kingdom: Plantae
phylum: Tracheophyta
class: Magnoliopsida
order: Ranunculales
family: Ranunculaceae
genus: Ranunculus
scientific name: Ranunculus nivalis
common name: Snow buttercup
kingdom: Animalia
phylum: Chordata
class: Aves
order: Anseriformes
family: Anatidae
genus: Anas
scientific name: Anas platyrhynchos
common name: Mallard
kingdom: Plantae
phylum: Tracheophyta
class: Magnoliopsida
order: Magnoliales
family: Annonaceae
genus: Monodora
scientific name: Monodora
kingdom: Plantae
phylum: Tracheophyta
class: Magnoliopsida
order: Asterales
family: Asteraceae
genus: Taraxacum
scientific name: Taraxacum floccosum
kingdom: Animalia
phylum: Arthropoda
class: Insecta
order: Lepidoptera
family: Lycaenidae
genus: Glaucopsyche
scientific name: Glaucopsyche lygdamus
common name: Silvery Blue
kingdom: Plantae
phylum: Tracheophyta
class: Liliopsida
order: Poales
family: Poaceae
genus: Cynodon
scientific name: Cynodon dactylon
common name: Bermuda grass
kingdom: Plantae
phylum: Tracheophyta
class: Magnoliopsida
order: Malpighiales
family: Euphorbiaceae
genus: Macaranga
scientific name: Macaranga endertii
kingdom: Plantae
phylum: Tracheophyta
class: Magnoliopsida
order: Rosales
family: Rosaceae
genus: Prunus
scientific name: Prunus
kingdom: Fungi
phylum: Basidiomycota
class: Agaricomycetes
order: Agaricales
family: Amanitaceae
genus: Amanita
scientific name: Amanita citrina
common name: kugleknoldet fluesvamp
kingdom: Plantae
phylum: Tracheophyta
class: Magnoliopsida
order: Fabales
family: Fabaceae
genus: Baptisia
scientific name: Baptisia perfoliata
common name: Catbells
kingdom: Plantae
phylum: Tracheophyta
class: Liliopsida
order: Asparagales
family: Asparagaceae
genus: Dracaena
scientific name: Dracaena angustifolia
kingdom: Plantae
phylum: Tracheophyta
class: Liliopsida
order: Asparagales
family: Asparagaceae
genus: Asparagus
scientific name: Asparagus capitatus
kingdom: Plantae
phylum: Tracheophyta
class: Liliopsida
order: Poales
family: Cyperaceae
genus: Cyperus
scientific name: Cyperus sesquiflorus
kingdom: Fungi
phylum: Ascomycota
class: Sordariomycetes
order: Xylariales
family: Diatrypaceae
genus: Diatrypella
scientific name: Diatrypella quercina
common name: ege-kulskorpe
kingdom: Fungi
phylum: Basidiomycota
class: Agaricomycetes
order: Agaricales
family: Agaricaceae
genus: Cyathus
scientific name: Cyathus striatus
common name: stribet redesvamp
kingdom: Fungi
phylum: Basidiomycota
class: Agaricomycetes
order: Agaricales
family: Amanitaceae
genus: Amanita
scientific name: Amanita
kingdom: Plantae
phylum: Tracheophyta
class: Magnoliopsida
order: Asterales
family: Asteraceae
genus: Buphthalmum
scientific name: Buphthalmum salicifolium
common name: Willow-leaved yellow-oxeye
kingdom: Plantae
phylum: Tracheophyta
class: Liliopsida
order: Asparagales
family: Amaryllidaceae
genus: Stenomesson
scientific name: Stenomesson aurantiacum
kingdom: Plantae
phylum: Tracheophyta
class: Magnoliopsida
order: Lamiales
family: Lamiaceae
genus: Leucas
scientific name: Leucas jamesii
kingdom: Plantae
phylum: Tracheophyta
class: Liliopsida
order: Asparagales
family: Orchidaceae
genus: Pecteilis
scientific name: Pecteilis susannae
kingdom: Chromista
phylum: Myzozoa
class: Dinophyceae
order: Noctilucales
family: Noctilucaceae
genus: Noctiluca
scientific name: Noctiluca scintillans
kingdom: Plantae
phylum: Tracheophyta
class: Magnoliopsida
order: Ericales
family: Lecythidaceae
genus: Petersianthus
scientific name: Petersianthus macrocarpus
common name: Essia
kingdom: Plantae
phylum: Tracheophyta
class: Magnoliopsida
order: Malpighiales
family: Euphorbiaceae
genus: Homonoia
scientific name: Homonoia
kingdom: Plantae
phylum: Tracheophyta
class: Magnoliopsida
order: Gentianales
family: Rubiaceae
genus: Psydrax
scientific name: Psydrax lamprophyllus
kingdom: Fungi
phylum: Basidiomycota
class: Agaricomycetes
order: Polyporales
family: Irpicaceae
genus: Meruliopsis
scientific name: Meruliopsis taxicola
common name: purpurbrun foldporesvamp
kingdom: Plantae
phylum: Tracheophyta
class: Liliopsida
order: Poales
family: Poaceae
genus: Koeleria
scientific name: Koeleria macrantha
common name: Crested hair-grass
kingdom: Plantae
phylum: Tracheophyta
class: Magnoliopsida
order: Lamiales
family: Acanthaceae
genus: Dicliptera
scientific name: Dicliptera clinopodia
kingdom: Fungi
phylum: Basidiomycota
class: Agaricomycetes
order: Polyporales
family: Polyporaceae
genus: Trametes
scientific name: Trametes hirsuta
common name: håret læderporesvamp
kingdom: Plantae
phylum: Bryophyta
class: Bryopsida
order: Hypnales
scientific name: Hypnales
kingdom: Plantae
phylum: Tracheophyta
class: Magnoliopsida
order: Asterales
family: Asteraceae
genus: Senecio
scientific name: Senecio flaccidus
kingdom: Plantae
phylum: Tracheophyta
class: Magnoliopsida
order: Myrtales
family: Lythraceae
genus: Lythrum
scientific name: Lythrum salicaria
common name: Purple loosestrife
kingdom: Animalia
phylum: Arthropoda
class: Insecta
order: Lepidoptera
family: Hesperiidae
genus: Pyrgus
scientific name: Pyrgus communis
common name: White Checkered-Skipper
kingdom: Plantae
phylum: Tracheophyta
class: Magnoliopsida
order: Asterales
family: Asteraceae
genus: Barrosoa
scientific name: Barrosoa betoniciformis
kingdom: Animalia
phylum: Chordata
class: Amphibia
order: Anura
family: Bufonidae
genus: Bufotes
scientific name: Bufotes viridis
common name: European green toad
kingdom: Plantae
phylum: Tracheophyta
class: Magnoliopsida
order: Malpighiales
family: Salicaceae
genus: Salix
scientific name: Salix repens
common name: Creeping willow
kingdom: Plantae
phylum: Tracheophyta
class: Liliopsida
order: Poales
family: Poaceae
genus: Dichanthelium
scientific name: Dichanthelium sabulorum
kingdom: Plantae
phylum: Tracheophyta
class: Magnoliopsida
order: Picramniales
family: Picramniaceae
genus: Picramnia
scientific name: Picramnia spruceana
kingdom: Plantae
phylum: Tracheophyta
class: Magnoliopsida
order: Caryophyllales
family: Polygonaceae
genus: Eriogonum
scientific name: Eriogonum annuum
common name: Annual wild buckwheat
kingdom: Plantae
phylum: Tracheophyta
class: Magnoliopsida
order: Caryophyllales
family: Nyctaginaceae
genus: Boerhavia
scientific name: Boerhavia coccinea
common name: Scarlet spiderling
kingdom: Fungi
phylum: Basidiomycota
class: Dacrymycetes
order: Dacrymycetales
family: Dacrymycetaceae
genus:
*-*-*
Work instructions: Write out all of the entries again, renaming "common name" to "vernacular name" wherever it occurs and leaving everything else the same.

Output for this exercise:
kingdom: Plantae
phylum: Tracheophyta
class: Magnoliopsida
order: Ranunculales
family: Ranunculaceae
genus: Ranunculus
scientific name: Ranunculus nivalis
vernacular name: Snow buttercup
kingdom: Animalia
phylum: Chordata
class: Aves
order: Anseriformes
family: Anatidae
genus: Anas
scientific name: Anas platyrhynchos
vernacular name: Mallard
kingdom: Plantae
phylum: Tracheophyta
class: Magnoliopsida
order: Magnoliales
family: Annonaceae
genus: Monodora
scientific name: Monodora
kingdom: Plantae
phylum: Tracheophyta
class: Magnoliopsida
order: Asterales
family: Asteraceae
genus: Taraxacum
scientific name: Taraxacum floccosum
kingdom: Animalia
phylum: Arthropoda
class: Insecta
order: Lepidoptera
family: Lycaenidae
genus: Glaucopsyche
scientific name: Glaucopsyche lygdamus
vernacular name: Silvery Blue
kingdom: Plantae
phylum: Tracheophyta
class: Liliopsida
order: Poales
family: Poaceae
genus: Cynodon
scientific name: Cynodon dactylon
vernacular name: Bermuda grass
kingdom: Plantae
phylum: Tracheophyta
class: Magnoliopsida
order: Malpighiales
family: Euphorbiaceae
genus: Macaranga
scientific name: Macaranga endertii
kingdom: Plantae
phylum: Tracheophyta
class: Magnoliopsida
order: Rosales
family: Rosaceae
genus: Prunus
scientific name: Prunus
kingdom: Fungi
phylum: Basidiomycota
class: Agaricomycetes
order: Agaricales
family: Amanitaceae
genus: Amanita
scientific name: Amanita citrina
vernacular name: kugleknoldet fluesvamp
kingdom: Plantae
phylum: Tracheophyta
class: Magnoliopsida
order: Fabales
family: Fabaceae
genus: Baptisia
scientific name: Baptisia perfoliata
vernacular name: Catbells
kingdom: Plantae
phylum: Tracheophyta
class: Liliopsida
order: Asparagales
family: Asparagaceae
genus: Dracaena
scientific name: Dracaena angustifolia
kingdom: Plantae
phylum: Tracheophyta
class: Liliopsida
order: Asparagales
family: Asparagaceae
genus: Asparagus
scientific name: Asparagus capitatus
kingdom: Plantae
phylum: Tracheophyta
class: Liliopsida
order: Poales
family: Cyperaceae
genus: Cyperus
scientific name: Cyperus sesquiflorus
kingdom: Fungi
phylum: Ascomycota
class: Sordariomycetes
order: Xylariales
family: Diatrypaceae
genus: Diatrypella
scientific name: Diatrypella quercina
vernacular name: ege-kulskorpe
kingdom: Fungi
phylum: Basidiomycota
class: Agaricomycetes
order: Agaricales
family: Agaricaceae
genus: Cyathus
scientific name: Cyathus striatus
vernacular name: stribet redesvamp
kingdom: Fungi
phylum: Basidiomycota
class: Agaricomycetes
order: Agaricales
family: Amanitaceae
genus: Amanita
scientific name: Amanita
kingdom: Plantae
phylum: Tracheophyta
class: Magnoliopsida
order: Asterales
family: Asteraceae
genus: Buphthalmum
scientific name: Buphthalmum salicifolium
vernacular name: Willow-leaved yellow-oxeye
kingdom: Plantae
phylum: Tracheophyta
class: Liliopsida
order: Asparagales
family: Amaryllidaceae
genus: Stenomesson
scientific name: Stenomesson aurantiacum
kingdom: Plantae
phylum: Tracheophyta
class: Magnoliopsida
order: Lamiales
family: Lamiaceae
genus: Leucas
scientific name: Leucas jamesii
kingdom: Plantae
phylum: Tracheophyta
class: Liliopsida
order: Asparagales
family: Orchidaceae
genus: Pecteilis
scientific name: Pecteilis susannae
kingdom: Chromista
phylum: Myzozoa
class: Dinophyceae
order: Noctilucales
family: Noctilucaceae
genus: Noctiluca
scientific name: Noctiluca scintillans
kingdom: Plantae
phylum: Tracheophyta
class: Magnoliopsida
order: Ericales
family: Lecythidaceae
genus: Petersianthus
scientific name: Petersianthus macrocarpus
vernacular name: Essia
kingdom: Plantae
phylum: Tracheophyta
class: Magnoliopsida
order: Malpighiales
family: Euphorbiaceae
genus: Homonoia
scientific name: Homonoia
kingdom: Plantae
phylum: Tracheophyta
class: Magnoliopsida
order: Gentianales
family: Rubiaceae
genus: Psydrax
scientific name: Psydrax lamprophyllus
kingdom: Fungi
phylum: Basidiomycota
class: Agaricomycetes
order: Polyporales
family: Irpicaceae
genus: Meruliopsis
scientific name: Meruliopsis taxicola
vernacular name: purpurbrun foldporesvamp
kingdom: Plantae
phylum: Tracheophyta
class: Liliopsida
order: Poales
family: Poaceae
genus: Koeleria
scientific name: Koeleria macrantha
vernacular name: Crested hair-grass
kingdom: Plantae
phylum: Tracheophyta
class: Magnoliopsida
order: Lamiales
family: Acanthaceae
genus: Dicliptera
scientific name: Dicliptera clinopodia
kingdom: Fungi
phylum: Basidiomycota
class: Agaricomycetes
order: Polyporales
family: Polyporaceae
genus: Trametes
scientific name: Trametes hirsuta
vernacular name: håret læderporesvamp
kingdom: Plantae
phylum: Bryophyta
class: Bryopsida
order: Hypnales
scientific name: Hypnales
kingdom: Plantae
phylum: Tracheophyta
class: Magnoliopsida
order: Asterales
family: Asteraceae
genus: Senecio
scientific name: Senecio flaccidus
kingdom: Plantae
phylum: Tracheophyta
class: Magnoliopsida
order: Myrtales
family: Lythraceae
genus: Lythrum
scientific name: Lythrum salicaria
vernacular name: Purple loosestrife
kingdom: Animalia
phylum: Arthropoda
class: Insecta
order: Lepidoptera
family: Hesperiidae
genus: Pyrgus
scientific name: Pyrgus communis
vernacular name: White Checkered-Skipper
kingdom: Plantae
phylum: Tracheophyta
class: Magnoliopsida
order: Asterales
family: Asteraceae
genus: Barrosoa
scientific name: Barrosoa betoniciformis
kingdom: Animalia
phylum: Chordata
class: Amphibia
order: Anura
family: Bufonidae
genus: Bufotes
scientific name: Bufotes viridis
vernacular name: European green toad
kingdom: Plantae
phylum: Tracheophyta
class: Magnoliopsida
order: Malpighiales
family: Salicaceae
genus: Salix
scientific name: Salix repens
vernacular name: Creeping willow
kingdom: Plantae
phylum: Tracheophyta
class: Liliopsida
order: Poales
family: Poaceae
genus: Dichanthelium
scientific name: Dichanthelium sabulorum
kingdom: Plantae
phylum: Tracheophyta
class: Magnoliopsida
order: Picramniales
family: Picramniaceae
genus: Picramnia
scientific name: Picramnia spruceana
kingdom: Plantae
phylum: Tracheophyta
class: Magnoliopsida
order: Caryophyllales
family: Polygonaceae
genus: Eriogonum
scientific name: Eriogonum annuum
vernacular name: Annual wild buckwheat
kingdom: Plantae
phylum: Tracheophyta
class: Magnoliopsida
order: Caryophyllales
family: Nyctaginaceae
genus: Boerhavia
scientific name: Boerhavia coccinea
vernacular name: Scarlet spiderling
kingdom: Fungi
phylum: Basidiomycota
class: Dacrymycetes
order: Dacrymycetales
family: Dacrymycetaceae
genus:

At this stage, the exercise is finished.